About this exercise — Of the lines below, write out exactly those from the line with "For a GIS import: Extract" through the line with "Annotation task. Read", both included, and skip the rest.

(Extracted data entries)
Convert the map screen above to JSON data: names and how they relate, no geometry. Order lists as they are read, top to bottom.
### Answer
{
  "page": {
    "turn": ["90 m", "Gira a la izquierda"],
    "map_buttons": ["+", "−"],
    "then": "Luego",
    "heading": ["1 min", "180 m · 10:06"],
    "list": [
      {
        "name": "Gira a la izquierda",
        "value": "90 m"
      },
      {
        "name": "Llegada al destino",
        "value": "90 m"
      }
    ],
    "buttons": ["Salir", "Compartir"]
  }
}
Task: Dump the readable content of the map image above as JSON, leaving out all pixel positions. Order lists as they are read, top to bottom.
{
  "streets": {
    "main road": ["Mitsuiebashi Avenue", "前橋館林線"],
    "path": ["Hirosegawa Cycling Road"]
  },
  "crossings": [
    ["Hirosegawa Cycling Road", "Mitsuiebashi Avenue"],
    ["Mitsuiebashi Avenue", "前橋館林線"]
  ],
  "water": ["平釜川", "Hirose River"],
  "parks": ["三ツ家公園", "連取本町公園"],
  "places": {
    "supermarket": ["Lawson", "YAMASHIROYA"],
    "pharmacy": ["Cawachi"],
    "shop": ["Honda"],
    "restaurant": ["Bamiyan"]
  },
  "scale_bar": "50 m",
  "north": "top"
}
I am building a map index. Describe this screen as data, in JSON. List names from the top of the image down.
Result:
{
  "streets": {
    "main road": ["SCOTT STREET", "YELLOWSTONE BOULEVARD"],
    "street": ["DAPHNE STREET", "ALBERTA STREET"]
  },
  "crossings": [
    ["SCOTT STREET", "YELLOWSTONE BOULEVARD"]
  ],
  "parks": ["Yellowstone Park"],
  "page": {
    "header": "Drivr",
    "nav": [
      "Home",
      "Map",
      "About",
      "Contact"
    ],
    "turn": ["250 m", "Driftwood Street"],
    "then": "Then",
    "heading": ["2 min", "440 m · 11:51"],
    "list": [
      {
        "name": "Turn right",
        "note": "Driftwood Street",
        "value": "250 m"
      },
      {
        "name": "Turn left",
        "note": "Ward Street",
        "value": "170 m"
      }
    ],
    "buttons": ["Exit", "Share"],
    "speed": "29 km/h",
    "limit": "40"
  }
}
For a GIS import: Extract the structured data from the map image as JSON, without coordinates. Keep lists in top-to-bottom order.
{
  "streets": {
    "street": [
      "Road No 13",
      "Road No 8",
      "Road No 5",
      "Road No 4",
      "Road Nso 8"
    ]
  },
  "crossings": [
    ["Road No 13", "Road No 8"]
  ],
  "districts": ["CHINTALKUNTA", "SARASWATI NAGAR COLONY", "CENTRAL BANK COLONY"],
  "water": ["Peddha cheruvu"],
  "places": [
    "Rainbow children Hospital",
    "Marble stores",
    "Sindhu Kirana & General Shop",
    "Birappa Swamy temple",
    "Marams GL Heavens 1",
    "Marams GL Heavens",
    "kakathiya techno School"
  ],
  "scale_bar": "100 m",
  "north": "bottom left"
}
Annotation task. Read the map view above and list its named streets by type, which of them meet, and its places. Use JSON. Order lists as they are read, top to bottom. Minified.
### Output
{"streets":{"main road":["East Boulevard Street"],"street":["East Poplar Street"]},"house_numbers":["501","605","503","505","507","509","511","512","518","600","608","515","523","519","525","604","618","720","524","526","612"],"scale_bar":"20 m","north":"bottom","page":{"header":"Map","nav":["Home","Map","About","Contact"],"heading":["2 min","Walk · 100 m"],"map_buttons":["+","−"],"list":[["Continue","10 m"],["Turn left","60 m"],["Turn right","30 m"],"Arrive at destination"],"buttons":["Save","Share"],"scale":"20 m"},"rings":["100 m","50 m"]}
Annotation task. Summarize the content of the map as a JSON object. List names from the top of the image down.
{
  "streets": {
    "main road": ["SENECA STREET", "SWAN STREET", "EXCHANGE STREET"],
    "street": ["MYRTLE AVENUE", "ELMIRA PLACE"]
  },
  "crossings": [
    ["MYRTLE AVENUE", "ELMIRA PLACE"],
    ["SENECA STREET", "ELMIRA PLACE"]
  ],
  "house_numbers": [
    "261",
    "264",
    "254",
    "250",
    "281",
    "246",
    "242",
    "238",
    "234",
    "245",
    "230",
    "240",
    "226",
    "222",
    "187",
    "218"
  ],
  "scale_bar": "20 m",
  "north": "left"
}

Result of the task —
For a GIS import: Extract the structured data from the map image as JSON, without coordinates. Keep lists in top-to-bottom order.
{
  "streets": {
    "street": [
      "Road No 13",
      "Road No 8",
      "Road No 5",
      "Road No 4",
      "Road Nso 8"
    ]
  },
  "crossings": [
    ["Road No 13", "Road No 8"]
  ],
  "districts": ["CHINTALKUNTA", "SARASWATI NAGAR COLONY", "CENTRAL BANK COLONY"],
  "water": ["Peddha cheruvu"],
  "places": [
    "Rainbow children Hospital",
    "Marble stores",
    "Sindhu Kirana & General Shop",
    "Birappa Swamy temple",
    "Marams GL Heavens 1",
    "Marams GL Heavens",
    "kakathiya techno School"
  ],
  "scale_bar": "100 m",
  "north": "bottom left"
}
Annotation task. Read the map view above and list its named streets by type, which of them meet, and its places. Use JSON. Order lists as they are read, top to bottom. Minified.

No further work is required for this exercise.